* Exercise aim
For this exercise, output the line containing "thumb mcp: (1027, 759)" and all lines after it to the end of the records, exactly, with no other content.

[[ Data extract, beginning ]]

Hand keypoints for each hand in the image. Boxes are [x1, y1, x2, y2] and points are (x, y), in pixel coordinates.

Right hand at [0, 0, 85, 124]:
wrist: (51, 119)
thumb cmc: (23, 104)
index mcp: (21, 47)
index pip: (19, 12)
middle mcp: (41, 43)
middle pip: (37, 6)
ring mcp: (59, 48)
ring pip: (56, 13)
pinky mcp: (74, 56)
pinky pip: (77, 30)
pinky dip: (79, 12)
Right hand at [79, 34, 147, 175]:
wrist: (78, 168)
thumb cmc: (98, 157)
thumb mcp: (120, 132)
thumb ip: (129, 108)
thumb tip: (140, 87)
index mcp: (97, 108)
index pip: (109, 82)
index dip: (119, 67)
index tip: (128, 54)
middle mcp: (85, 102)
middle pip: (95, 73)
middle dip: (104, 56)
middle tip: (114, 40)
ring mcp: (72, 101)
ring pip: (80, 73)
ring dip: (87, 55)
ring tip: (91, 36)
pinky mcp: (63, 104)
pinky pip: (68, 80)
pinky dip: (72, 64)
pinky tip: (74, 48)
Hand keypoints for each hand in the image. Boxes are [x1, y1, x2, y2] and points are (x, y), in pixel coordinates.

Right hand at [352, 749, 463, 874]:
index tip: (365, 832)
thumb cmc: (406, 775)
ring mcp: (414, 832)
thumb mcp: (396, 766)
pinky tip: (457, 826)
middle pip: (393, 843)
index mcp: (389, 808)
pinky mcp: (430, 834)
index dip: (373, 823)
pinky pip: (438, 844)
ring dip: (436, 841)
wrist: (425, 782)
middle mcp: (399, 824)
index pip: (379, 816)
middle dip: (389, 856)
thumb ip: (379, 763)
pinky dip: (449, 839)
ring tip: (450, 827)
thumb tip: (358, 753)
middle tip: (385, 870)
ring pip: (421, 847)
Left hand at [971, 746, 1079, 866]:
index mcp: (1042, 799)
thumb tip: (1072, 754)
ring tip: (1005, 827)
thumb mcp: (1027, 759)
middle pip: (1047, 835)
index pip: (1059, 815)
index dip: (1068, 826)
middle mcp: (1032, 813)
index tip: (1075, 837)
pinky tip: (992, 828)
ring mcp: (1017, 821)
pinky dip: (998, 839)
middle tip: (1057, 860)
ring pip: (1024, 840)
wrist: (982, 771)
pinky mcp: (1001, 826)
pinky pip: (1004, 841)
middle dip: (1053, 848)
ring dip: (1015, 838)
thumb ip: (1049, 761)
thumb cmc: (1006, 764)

[[ Data extract, end ]]

* Exercise response
thumb mcp: (1027, 759)
middle pip: (1047, 835)
index pip: (1059, 815)
index dip: (1068, 826)
middle mcp: (1032, 813)
index tip: (1075, 837)
pinky tip: (992, 828)
ring mcp: (1017, 821)
pinky dip: (998, 839)
middle tip: (1057, 860)
ring pip: (1024, 840)
wrist: (982, 771)
pinky mcp: (1001, 826)
pinky pip: (1004, 841)
middle dip: (1053, 848)
ring dip: (1015, 838)
thumb ip: (1049, 761)
thumb cmc: (1006, 764)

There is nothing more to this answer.